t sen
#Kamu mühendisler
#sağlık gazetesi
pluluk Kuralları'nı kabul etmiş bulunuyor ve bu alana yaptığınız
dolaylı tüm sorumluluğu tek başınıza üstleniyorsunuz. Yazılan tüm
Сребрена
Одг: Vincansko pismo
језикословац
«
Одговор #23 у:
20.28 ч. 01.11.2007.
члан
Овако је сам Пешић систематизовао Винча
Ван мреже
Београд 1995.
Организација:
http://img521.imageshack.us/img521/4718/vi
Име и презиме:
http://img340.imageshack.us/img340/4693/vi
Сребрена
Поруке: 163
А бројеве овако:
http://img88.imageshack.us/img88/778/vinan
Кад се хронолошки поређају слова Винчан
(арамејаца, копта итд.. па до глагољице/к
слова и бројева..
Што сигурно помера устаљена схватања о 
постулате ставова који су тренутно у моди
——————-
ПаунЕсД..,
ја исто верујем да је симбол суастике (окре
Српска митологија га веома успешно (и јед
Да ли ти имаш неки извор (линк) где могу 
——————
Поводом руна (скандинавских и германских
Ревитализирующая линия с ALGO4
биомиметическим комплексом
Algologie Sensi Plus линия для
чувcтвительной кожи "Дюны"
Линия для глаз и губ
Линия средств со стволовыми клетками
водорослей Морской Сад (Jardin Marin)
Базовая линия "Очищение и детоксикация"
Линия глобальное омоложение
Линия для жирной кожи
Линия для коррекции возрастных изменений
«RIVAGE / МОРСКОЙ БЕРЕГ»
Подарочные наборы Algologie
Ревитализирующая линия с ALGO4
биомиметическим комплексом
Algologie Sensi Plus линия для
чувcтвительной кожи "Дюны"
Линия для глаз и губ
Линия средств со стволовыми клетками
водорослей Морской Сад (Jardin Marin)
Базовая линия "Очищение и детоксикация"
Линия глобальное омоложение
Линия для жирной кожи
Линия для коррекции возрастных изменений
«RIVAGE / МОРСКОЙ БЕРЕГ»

○ ○ ○

# [PROBLEM STATEMENT]
Your answer must be the line containing "Поводом руна (скандинавских и германских" and every line after it through the end of the records above, reproduced exactly and alone.

# [RESPONSE BELOW]
Поводом руна (скандинавских и германских
Ревитализирующая линия с ALGO4
биомиметическим комплексом
Algologie Sensi Plus линия для
чувcтвительной кожи "Дюны"
Линия для глаз и губ
Линия средств со стволовыми клетками
водорослей Морской Сад (Jardin Marin)
Базовая линия "Очищение и детоксикация"
Линия глобальное омоложение
Линия для жирной кожи
Линия для коррекции возрастных изменений
«RIVAGE / МОРСКОЙ БЕРЕГ»
Подарочные наборы Algologie
Ревитализирующая линия с ALGO4
биомиметическим комплексом
Algologie Sensi Plus линия для
чувcтвительной кожи "Дюны"
Линия для глаз и губ
Линия средств со стволовыми клетками
водорослей Морской Сад (Jardin Marin)
Базовая линия "Очищение и детоксикация"
Линия глобальное омоложение
Линия для жирной кожи
Линия для коррекции возрастных изменений
«RIVAGE / МОРСКОЙ БЕРЕГ»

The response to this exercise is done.